Corriere del Veneto (Venezia e Mestre)
Indagine Cgia, il Veneto evade 9 miliardi «Troppe tasse, ce ne sono più di cento»
Al Sud il record del sommerso. Ogni anno si lavora fino al 2 giugno solo per pagare il Fisco
VENEZIA L’imposta sulla sigaretta elettronica e quella sulla birra. La sovraimposta sui fiammiferi e quella sui sacchetti di plastica non biodegradibili. L’ecotassa, la Tasi, la Tia, la Tarsu, la Tares, la Tari. Il canone Tv e il bollo auto. La Cgia di Mestre ne ha contati 110: tasse e balzelli d’ogni tipo che accompagnano la vita di ciascuno di noi dalla nascita (tasse scolastiche varie) alla morte (imposte sui fondi pensione e poi, ovviamente, di successione). C’è perfino la tassa sulla tassa: «L’esempio più clamoroso lo subiamo quando ci rechiamo a fare il pieno alla nostra autovettura spiega il coordinatore dell’Ufficio studi Paolo Zabeo -. La base imponibile su cui si applica l’Iva, infatti, è composta anche dalle accise sui carburanti».
Negli ultimi 20 anni (19972017) il peso delle tasse in capo ai 41 milioni di contribuenti italiani è aumentato di 198 miliardi di euro. E se l’inflazione in questi 2 decenni è aumentata di quasi 43 punti percentuali, le entrate tributarie sono cresciute di oltre 65 punti, vale a dire il 22,5 per cento in più del costo della vita. Ne consegue, secondo l’associazione artigiana, un aumento dell’evasione perché più il Fisco insegue e più il contribuente prova a squagliarsela: «Come emerge in molti manuali di scienza delle finanze – prosegue Zabeo - con un carico impositivo smisurato anche l’evasione fiscale assume dimensioni economiche preoccupanti. Secondo una nostra elaborazione, infatti, la media nazionale dell’evasione fiscale è al 16,3 per cento, con punte del 24,7 in Calabria, del 23,4 in Campania e del 22,3 per cento in Sicilia. A livello nazionale stimiamo che le imposte sottratte al fisco siano poco più di 114 miliardi di euro». L’insieme delle imposte evase a livello regionale, spiegano dall’Ufficio studi, è stato stimato applicando al valore aggiunto sommerso un coefficiente determinato dal rapporto tra il gettito fiscale e il valore aggiunto desumibile dai conti nazionali, al netto dell’economia non osservata.

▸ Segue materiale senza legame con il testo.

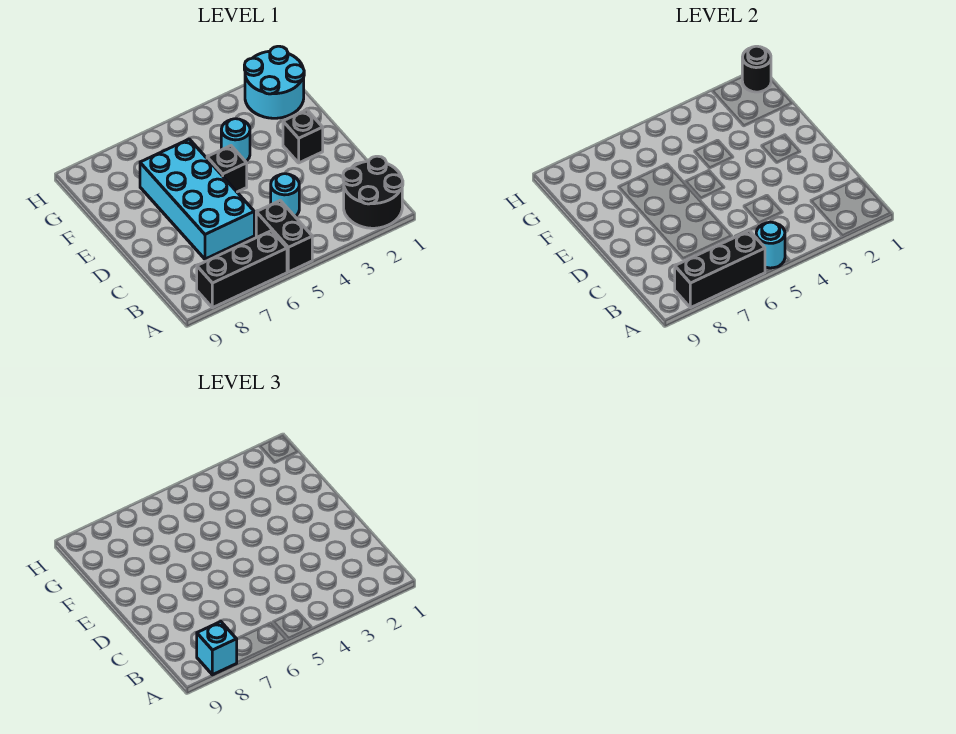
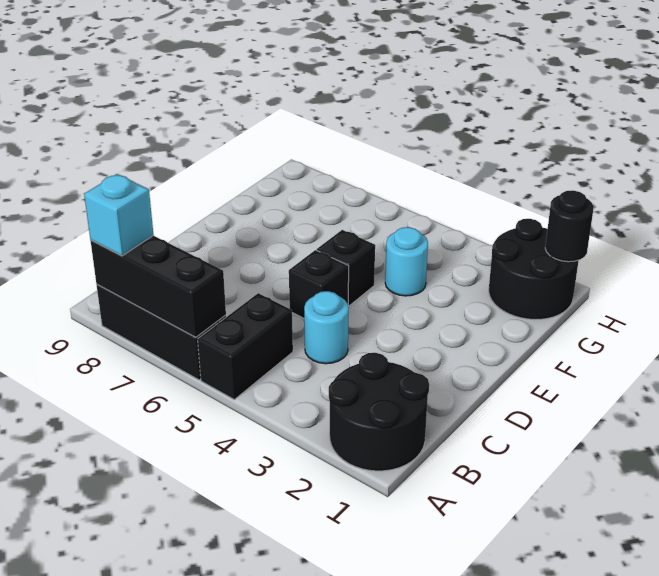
cyan 1x1 round brick [756,222,785,268] -> none
cyan 2x4 brick [140,139,254,259] -> none
black 1x1 brick [283,110,323,163] -> black 1x1 brick moved to [289,250,349,318]
cyan 2x2 round brick [244,46,304,118] -> black 2x2 round brick [489,219,579,320]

Il Veneto, secondo la Cgia, si colloca agli ultimi posti della tutt’altro che gratificante classifica del «nero», con un 14,3 per cento che vale, comunque, 9,3 miliardi di euro (in termini assoluti la cifra più rilevante è quella della Lombardia, con 19,3 miliardi, che però all’economia più florida d’Italia, sicché in percentuale siamo al 12,7 per cento).
«In linea generale – segnala il segretario della Cgia Renato Mason - in nessun altro Paese d’Europa viene richiesto uno sforzo fiscale come in Italia. La nostra giustizia civile è lentissima, la burocrazia ha raggiunto livelli ormai insopportabili, la Pubblica amministrazione rimane la peggiore pagatrice d’Europa e il sistema logisticoinfrastrutturale registra dei ritardi spaventosi: nonostante queste inefficienze, la richiesta del nostro fisco si colloca su livelli elevatissimi e, per tali ragioni, appare del tutto ingiustificata».
Nel 2016 (ultimo anno in cui è possibile effettuare una comparazione con i paesi Ue) i contribuenti italiani hanno lavorato per il fisco fino al 2 giugno (154 giorni lavorativi), vale a dire 4 giorni in più rispetto alla media registrata nei Paesi dell’area Euro e 9 se, invece, la comparazione è realizzata con la media dei 28 Paesi dell’Ue. Se confrontiamo il «tax freedom day» italiano con quello dei nostri principali competitori economici, proseguono dalla Cgia, solo la Francia presenta un numero di giorni di lavoro necessari per pagare le tasse nettamente superiore a quello italiano (+21); tutti gli altri, invece, hanno potuto festeggiare la liberazione fiscale con un netto anticipo. In Germania, ad esempio, 7 giorni prima di noi, in Olanda 12, nel Regno Unito 27 e in Spagna 28. Il paese più virtuoso è l’Irlanda: con una pressione fiscale del 23,6 per cento permette ai propri contribuenti di assolvere gli obblighi fiscali in soli 86 giorni lavorativi.
«Al netto delle tariffe applicate dai commercialisti - conclude Zabeo - il costo della burocrazia fiscale in capo agli imprenditori ammonta a circa 3 miliardi di euro all’anno».